In our Pareto optimization, we plotted the continuum predictions of both affinity and non-specific binding for all sequences in the library against one another. This type of visualization facilitates simple identification of variants with predictions of improved behavior along the Pareto frontier. The plot also revealed a remarkably strong tradeoff between affinity and non-specific binding, in alignment with our experimental experience. As expected, our starting antibody, emibetuzumab, was located in the region of the Pareto plot that corresponded to both high affinity and high non-specific binding, but was not at the Pareto frontier. This suggested that emibetuzumab could be co-optimized for both properties as sequences with predictions of higher affinity and lower non-specific binding could be identified.

Towards co-optimizing emibetuzumab, we used our novel computational models to predict additional sequences with co-optimal properties. Impressively, over one third had co-optimized properties and a majority had therapeutically relevant property combinations. Our best variant had 30% higher binding affinity and 70% lower non-specific binding and boasted several other drug-like properties.

Beyond ‘affinity-first’ antibody design 

Our work demonstrates that library screening and deep sequencing can be combined with machine learning to predict continuous metrics that are strongly correlated with affinity and non-specific binding at a large scale, and that these continuous predictions can be used to optimize multiple antibody properties simultaneously. Current antibody development techniques generally focus on optimizing affinity first, and then triaging other properties that are found to be suboptimal in later stages. Our work has several key implications for future antibody optimization to move beyond the “affinity-first” paradigm. 

First, it emphasizes the importance of multi-objective, rather than affinity-first, antibody optimization. Our work builds on several other papers that demonstrate that antibody biophysical properties are oftentimes linked, illustrating that optimizing one property at a time has widespread effects on other properties. The quantification and visualization of the tradeoff between affinity and non-specific binding for our emibetuzumab library further supports this idea. Another aspect of multi-objective optimization is the possibility of tailoring antibody properties to specific biological contexts with unique therapeutic optimums, as opposed to simply maximizing target affinity.

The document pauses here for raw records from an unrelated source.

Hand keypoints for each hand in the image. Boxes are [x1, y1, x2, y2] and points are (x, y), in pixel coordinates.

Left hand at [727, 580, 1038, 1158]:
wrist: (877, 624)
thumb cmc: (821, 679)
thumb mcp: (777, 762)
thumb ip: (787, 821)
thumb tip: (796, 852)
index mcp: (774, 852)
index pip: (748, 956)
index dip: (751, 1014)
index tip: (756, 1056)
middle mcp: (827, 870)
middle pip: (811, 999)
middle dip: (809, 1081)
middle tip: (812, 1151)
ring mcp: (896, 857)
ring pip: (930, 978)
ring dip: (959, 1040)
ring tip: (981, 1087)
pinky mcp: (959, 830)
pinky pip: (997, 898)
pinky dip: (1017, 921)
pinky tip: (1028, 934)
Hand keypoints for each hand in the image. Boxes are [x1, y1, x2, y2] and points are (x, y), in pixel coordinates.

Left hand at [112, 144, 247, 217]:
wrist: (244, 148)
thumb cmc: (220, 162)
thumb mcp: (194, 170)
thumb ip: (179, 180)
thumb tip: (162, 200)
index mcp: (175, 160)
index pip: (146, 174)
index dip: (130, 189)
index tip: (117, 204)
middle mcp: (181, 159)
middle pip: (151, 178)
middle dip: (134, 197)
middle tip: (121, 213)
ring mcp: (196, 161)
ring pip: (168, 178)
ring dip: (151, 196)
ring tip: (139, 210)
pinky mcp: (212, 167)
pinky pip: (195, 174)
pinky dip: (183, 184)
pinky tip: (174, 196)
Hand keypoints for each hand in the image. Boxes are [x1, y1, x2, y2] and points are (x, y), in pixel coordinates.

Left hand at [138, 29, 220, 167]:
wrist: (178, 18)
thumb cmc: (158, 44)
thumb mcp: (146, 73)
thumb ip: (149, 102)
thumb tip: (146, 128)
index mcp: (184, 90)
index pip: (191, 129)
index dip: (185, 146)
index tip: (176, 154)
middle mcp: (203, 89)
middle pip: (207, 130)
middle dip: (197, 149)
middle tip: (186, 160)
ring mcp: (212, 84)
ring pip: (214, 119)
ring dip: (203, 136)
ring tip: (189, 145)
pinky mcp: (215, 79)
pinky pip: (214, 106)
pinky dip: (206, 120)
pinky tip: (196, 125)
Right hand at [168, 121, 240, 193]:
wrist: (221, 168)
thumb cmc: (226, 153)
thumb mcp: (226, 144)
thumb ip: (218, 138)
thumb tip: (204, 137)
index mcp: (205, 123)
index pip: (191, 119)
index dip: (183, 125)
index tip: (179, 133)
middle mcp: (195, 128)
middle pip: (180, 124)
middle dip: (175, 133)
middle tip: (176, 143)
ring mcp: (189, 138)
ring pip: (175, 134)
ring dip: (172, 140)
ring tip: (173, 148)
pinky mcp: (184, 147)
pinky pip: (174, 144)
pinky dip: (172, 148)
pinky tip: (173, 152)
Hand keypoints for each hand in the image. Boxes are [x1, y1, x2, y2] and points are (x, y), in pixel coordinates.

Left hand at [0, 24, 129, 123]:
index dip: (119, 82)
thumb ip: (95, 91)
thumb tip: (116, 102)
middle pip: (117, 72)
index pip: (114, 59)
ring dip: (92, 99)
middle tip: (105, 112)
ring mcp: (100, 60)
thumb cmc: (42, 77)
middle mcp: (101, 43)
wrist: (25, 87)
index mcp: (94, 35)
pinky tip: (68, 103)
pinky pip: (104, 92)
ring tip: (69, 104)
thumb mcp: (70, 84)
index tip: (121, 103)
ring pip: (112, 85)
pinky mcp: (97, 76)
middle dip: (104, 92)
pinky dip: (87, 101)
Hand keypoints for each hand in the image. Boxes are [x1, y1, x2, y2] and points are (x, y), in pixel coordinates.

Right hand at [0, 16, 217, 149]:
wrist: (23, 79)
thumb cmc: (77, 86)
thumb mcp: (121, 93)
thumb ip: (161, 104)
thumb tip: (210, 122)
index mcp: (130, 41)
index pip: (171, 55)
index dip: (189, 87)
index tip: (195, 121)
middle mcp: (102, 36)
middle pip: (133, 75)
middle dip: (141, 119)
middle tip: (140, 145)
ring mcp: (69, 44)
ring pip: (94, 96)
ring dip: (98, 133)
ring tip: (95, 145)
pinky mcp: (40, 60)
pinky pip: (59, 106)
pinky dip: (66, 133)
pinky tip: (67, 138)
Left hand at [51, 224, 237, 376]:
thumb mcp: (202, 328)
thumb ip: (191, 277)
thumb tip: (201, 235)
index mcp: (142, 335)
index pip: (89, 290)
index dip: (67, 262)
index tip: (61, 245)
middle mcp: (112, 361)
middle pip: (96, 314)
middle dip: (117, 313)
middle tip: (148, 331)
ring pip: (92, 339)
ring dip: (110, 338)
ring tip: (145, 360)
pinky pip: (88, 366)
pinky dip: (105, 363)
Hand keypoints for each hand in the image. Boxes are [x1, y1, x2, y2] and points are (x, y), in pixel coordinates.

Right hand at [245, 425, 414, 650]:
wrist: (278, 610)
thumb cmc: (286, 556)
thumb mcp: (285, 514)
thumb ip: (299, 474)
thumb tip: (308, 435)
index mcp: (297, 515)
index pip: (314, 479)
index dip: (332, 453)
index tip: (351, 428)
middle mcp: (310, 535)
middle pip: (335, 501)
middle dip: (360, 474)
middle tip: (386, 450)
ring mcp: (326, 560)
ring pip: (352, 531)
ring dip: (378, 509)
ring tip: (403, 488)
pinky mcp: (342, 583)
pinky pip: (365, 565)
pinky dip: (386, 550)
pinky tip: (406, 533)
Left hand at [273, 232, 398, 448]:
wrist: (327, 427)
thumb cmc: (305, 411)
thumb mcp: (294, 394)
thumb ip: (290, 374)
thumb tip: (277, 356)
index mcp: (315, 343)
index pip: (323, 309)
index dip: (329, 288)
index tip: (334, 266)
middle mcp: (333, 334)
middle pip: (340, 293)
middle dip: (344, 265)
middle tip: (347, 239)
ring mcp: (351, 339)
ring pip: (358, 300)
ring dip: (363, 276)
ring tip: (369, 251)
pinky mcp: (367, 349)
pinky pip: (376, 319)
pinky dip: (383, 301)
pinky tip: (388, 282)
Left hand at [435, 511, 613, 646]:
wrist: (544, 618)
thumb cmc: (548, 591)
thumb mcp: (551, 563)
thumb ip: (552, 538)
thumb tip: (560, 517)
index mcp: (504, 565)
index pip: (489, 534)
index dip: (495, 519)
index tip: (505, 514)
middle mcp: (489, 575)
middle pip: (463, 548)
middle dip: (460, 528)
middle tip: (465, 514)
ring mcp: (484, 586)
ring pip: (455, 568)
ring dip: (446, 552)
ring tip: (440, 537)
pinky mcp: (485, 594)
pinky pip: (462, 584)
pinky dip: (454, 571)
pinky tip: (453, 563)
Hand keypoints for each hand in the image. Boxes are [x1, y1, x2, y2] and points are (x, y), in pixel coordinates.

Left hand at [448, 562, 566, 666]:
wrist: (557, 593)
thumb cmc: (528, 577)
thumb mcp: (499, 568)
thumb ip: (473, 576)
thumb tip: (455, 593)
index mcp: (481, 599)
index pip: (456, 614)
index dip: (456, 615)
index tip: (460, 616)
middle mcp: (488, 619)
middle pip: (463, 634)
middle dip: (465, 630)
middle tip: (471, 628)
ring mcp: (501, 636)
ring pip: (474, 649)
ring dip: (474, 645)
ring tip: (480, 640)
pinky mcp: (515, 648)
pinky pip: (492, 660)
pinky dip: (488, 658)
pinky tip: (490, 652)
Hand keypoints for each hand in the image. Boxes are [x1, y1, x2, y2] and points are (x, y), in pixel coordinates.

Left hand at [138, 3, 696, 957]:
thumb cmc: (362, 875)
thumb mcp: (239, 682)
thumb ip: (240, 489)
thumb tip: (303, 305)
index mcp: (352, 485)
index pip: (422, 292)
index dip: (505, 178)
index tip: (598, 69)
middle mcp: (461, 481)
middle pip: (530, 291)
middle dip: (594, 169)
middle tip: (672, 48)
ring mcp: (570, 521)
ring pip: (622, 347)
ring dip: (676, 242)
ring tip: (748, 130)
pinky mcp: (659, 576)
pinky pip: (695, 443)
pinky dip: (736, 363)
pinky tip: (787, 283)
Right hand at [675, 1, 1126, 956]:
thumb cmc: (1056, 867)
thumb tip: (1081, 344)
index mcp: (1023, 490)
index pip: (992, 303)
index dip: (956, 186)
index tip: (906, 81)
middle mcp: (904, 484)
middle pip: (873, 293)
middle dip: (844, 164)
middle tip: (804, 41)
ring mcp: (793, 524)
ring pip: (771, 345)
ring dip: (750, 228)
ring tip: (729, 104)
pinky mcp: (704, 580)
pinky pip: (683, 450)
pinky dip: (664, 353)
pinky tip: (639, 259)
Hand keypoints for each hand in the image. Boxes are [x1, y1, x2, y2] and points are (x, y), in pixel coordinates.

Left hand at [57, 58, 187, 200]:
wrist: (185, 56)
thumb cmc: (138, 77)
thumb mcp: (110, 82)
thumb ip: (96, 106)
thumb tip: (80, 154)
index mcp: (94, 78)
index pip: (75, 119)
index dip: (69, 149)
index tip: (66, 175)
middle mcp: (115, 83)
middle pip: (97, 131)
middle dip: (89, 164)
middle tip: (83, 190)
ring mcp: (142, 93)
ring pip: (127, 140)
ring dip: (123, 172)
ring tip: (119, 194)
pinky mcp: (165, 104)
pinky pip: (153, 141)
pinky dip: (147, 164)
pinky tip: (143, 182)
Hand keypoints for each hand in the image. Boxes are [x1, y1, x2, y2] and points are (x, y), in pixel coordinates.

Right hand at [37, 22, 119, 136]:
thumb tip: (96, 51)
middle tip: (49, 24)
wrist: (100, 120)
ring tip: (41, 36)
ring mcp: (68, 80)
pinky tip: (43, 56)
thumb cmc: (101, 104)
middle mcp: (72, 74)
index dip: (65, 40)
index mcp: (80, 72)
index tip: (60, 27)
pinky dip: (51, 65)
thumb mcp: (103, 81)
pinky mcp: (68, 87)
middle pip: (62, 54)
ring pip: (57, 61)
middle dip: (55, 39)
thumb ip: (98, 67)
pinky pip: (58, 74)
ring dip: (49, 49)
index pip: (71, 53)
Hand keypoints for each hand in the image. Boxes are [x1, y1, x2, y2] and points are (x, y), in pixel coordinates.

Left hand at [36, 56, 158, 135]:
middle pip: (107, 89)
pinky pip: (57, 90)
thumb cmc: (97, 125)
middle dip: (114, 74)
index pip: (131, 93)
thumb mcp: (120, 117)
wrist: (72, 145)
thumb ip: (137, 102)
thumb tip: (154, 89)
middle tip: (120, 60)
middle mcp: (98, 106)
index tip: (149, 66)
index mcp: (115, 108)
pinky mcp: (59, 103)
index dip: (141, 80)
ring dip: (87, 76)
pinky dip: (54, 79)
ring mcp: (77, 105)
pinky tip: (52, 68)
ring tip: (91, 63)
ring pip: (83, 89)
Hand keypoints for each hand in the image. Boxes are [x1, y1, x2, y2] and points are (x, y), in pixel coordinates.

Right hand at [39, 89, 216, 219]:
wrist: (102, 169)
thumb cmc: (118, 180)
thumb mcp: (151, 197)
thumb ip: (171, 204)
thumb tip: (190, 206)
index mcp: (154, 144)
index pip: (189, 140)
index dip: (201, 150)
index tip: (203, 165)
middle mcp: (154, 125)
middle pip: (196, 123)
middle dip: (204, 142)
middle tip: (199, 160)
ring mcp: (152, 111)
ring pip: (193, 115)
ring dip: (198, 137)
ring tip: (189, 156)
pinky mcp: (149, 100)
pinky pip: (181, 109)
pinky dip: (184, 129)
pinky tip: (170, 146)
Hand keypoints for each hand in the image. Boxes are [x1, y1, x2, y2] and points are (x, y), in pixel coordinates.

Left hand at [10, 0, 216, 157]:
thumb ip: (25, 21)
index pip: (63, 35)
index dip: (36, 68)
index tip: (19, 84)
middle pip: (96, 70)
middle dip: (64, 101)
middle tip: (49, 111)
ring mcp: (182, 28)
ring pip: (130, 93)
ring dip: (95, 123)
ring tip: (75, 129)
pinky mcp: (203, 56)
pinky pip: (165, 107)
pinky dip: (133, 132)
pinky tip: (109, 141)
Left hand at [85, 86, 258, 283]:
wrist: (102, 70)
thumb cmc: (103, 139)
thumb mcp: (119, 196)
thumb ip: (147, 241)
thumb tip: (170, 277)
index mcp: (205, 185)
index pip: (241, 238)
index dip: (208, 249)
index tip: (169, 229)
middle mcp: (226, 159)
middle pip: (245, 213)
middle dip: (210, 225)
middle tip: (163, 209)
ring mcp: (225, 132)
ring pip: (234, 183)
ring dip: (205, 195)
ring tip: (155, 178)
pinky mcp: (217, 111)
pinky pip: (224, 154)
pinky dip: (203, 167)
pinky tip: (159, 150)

Our work also stands as proof of concept with countless future directions for exploration. We focused on a simple linear model and a small set of amino acid sequence features. Both components present opportunities for further customization and optimization. Increasingly complex datasets can be analyzed with increasingly complex models and increasingly descriptive feature embeddings to improve efficiency of sequence-space exploration and the accuracy of predictions. Overall, this suggests that we may be able to utilize larger antibody libraries for directed evolution of therapeutic antibody development as accurate information can be better extracted from less data. 

In summary, our work provides a novel way to identify continuous measures of affinity and specificity from sorted antibody libraries. Multi-objective antibody optimization may help improve antibody design and accelerate therapeutic antibody approvals, ultimately improving patient health.